Таня, Ванька и Баб-Ягун были довольны. Не так давно им удалось наложить на редечную скатерть столетний сглаз – такой капитальный, что от всех ее кушаний на сто метров несло помоями. Сарданапал некоторое время упорно утверждал, что редька хороша в любом виде, но брезгливая Зубодериха и Медузия изъяли скатерть из обихода и спрятали ее на сто лет, пока не истечет срок сглаза. Так что теперь их стол, как и прежде, участвовал в ежедневных битвах-лотереях за шоколадную, блинную, пончиковую и другие приличные скатерти.

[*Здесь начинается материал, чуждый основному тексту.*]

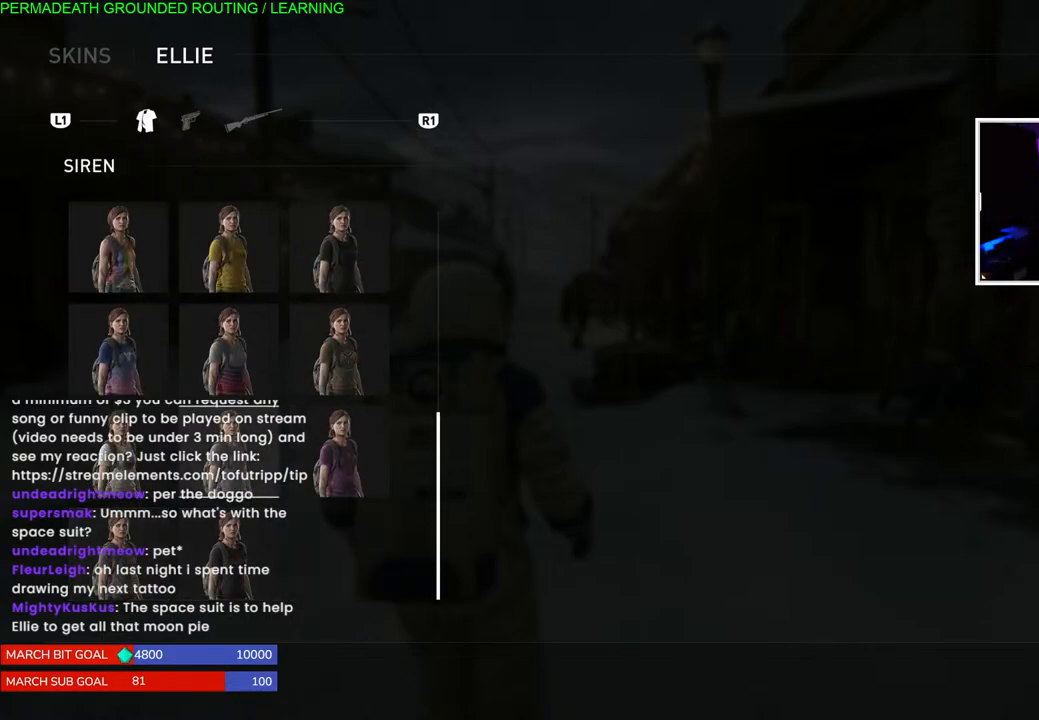
{"buttons": ["DPAD_LEFT"], "left_stick": "center", "right_stick": "center", "events": [[450, "DPAD_LEFT", "down"]]}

Трудновоспитуемые ученики Тибидохса пили шоколад и с интересом поглядывали на преподавательский стол, где хозяева и гости уже пели русские народные песни. Особенно отличались Лукерья-в-голове-перья и Матрена Большая. Ей высоким грудным голосом вторила – вы не поверите! – сама Великая Зуби. Когда она пропела «Как бы мне, рябине, к дубу перебраться? Я б тогда не стала гнуться и качаться», на глаза у Поклеп Поклепыча навернулись слезы. Тема неразделенной любви была ему особенно близка.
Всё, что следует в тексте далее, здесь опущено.